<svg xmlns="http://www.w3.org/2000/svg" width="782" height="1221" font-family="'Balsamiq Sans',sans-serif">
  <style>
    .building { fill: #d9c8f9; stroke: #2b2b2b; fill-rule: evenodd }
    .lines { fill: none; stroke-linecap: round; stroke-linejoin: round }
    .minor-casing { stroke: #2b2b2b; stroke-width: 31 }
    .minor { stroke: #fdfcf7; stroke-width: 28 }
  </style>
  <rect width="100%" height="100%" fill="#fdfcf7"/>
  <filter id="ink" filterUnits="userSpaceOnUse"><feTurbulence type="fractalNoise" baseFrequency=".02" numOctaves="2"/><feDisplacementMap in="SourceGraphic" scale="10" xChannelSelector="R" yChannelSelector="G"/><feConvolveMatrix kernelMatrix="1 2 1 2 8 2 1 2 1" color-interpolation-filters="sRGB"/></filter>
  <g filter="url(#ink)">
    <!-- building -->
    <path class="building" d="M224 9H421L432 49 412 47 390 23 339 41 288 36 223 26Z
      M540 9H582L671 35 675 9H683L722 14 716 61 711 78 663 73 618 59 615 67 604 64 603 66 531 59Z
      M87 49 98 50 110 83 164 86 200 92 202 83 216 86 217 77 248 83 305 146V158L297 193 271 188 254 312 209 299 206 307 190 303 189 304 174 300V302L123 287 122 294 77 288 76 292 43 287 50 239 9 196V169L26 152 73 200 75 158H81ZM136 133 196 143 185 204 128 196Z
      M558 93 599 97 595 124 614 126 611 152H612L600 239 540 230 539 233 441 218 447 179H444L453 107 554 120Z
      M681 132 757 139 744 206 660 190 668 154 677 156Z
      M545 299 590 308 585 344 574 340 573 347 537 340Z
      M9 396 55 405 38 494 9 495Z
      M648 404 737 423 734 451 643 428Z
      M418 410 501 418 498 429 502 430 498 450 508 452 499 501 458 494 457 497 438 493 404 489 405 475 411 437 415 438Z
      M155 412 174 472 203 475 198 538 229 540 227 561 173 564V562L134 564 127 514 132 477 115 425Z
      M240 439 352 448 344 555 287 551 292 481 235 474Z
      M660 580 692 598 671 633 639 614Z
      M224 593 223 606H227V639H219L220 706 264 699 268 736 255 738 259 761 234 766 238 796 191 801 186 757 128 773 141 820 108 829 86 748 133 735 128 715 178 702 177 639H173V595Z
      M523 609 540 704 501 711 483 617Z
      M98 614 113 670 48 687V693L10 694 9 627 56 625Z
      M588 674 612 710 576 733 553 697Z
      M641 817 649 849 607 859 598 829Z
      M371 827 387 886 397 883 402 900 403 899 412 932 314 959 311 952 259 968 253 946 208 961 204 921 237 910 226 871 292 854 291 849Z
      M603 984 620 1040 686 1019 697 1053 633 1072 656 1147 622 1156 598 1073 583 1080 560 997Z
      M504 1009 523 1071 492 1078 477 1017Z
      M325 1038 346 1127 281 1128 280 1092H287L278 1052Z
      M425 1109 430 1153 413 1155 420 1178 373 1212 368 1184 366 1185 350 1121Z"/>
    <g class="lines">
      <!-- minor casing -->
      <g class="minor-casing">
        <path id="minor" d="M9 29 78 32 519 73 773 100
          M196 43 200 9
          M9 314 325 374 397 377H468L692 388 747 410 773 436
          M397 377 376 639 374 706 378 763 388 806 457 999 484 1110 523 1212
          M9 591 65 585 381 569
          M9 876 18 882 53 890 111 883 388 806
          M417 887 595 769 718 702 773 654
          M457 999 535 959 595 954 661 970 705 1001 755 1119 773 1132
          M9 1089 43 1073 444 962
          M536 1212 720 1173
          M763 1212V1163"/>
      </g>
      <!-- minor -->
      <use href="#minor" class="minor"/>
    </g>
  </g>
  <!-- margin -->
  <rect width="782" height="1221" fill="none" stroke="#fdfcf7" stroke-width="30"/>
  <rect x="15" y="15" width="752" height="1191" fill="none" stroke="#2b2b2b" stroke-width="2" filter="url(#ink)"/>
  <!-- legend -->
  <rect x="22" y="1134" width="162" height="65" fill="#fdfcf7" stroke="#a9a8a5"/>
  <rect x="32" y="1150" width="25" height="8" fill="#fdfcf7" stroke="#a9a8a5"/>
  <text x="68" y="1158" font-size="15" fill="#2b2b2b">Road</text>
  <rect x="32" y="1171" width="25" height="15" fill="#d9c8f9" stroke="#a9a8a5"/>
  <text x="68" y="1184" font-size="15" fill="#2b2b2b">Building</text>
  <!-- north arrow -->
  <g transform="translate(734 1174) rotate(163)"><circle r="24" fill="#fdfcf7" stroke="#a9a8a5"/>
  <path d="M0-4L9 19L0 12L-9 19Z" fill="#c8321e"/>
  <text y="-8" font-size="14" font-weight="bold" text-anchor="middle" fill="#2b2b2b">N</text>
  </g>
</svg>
______
> [WHAT THE EXERCISE ASKS] All of the data, start to finish: please output it exactly.

> [RESULT OF THIS TASK]
<svg xmlns="http://www.w3.org/2000/svg" width="782" height="1221" font-family="'Balsamiq Sans',sans-serif">
  <style>
    .building { fill: #d9c8f9; stroke: #2b2b2b; fill-rule: evenodd }
    .lines { fill: none; stroke-linecap: round; stroke-linejoin: round }
    .minor-casing { stroke: #2b2b2b; stroke-width: 31 }
    .minor { stroke: #fdfcf7; stroke-width: 28 }
  </style>
  <rect width="100%" height="100%" fill="#fdfcf7"/>
  <filter id="ink" filterUnits="userSpaceOnUse"><feTurbulence type="fractalNoise" baseFrequency=".02" numOctaves="2"/><feDisplacementMap in="SourceGraphic" scale="10" xChannelSelector="R" yChannelSelector="G"/><feConvolveMatrix kernelMatrix="1 2 1 2 8 2 1 2 1" color-interpolation-filters="sRGB"/></filter>
  <g filter="url(#ink)">
    <!-- building -->
    <path class="building" d="M224 9H421L432 49 412 47 390 23 339 41 288 36 223 26Z
      M540 9H582L671 35 675 9H683L722 14 716 61 711 78 663 73 618 59 615 67 604 64 603 66 531 59Z
      M87 49 98 50 110 83 164 86 200 92 202 83 216 86 217 77 248 83 305 146V158L297 193 271 188 254 312 209 299 206 307 190 303 189 304 174 300V302L123 287 122 294 77 288 76 292 43 287 50 239 9 196V169L26 152 73 200 75 158H81ZM136 133 196 143 185 204 128 196Z
      M558 93 599 97 595 124 614 126 611 152H612L600 239 540 230 539 233 441 218 447 179H444L453 107 554 120Z
      M681 132 757 139 744 206 660 190 668 154 677 156Z
      M545 299 590 308 585 344 574 340 573 347 537 340Z
      M9 396 55 405 38 494 9 495Z
      M648 404 737 423 734 451 643 428Z
      M418 410 501 418 498 429 502 430 498 450 508 452 499 501 458 494 457 497 438 493 404 489 405 475 411 437 415 438Z
      M155 412 174 472 203 475 198 538 229 540 227 561 173 564V562L134 564 127 514 132 477 115 425Z
      M240 439 352 448 344 555 287 551 292 481 235 474Z
      M660 580 692 598 671 633 639 614Z
      M224 593 223 606H227V639H219L220 706 264 699 268 736 255 738 259 761 234 766 238 796 191 801 186 757 128 773 141 820 108 829 86 748 133 735 128 715 178 702 177 639H173V595Z
      M523 609 540 704 501 711 483 617Z
      M98 614 113 670 48 687V693L10 694 9 627 56 625Z
      M588 674 612 710 576 733 553 697Z
      M641 817 649 849 607 859 598 829Z
      M371 827 387 886 397 883 402 900 403 899 412 932 314 959 311 952 259 968 253 946 208 961 204 921 237 910 226 871 292 854 291 849Z
      M603 984 620 1040 686 1019 697 1053 633 1072 656 1147 622 1156 598 1073 583 1080 560 997Z
      M504 1009 523 1071 492 1078 477 1017Z
      M325 1038 346 1127 281 1128 280 1092H287L278 1052Z
      M425 1109 430 1153 413 1155 420 1178 373 1212 368 1184 366 1185 350 1121Z"/>
    <g class="lines">
      <!-- minor casing -->
      <g class="minor-casing">
        <path id="minor" d="M9 29 78 32 519 73 773 100
          M196 43 200 9
          M9 314 325 374 397 377H468L692 388 747 410 773 436
          M397 377 376 639 374 706 378 763 388 806 457 999 484 1110 523 1212
          M9 591 65 585 381 569
          M9 876 18 882 53 890 111 883 388 806
          M417 887 595 769 718 702 773 654
          M457 999 535 959 595 954 661 970 705 1001 755 1119 773 1132
          M9 1089 43 1073 444 962
          M536 1212 720 1173
          M763 1212V1163"/>
      </g>
      <!-- minor -->
      <use href="#minor" class="minor"/>
    </g>
  </g>
  <!-- margin -->
  <rect width="782" height="1221" fill="none" stroke="#fdfcf7" stroke-width="30"/>
  <rect x="15" y="15" width="752" height="1191" fill="none" stroke="#2b2b2b" stroke-width="2" filter="url(#ink)"/>
  <!-- legend -->
  <rect x="22" y="1134" width="162" height="65" fill="#fdfcf7" stroke="#a9a8a5"/>
  <rect x="32" y="1150" width="25" height="8" fill="#fdfcf7" stroke="#a9a8a5"/>
  <text x="68" y="1158" font-size="15" fill="#2b2b2b">Road</text>
  <rect x="32" y="1171" width="25" height="15" fill="#d9c8f9" stroke="#a9a8a5"/>
  <text x="68" y="1184" font-size="15" fill="#2b2b2b">Building</text>
  <!-- north arrow -->
  <g transform="translate(734 1174) rotate(163)"><circle r="24" fill="#fdfcf7" stroke="#a9a8a5"/>
  <path d="M0-4L9 19L0 12L-9 19Z" fill="#c8321e"/>
  <text y="-8" font-size="14" font-weight="bold" text-anchor="middle" fill="#2b2b2b">N</text>
  </g>
</svg>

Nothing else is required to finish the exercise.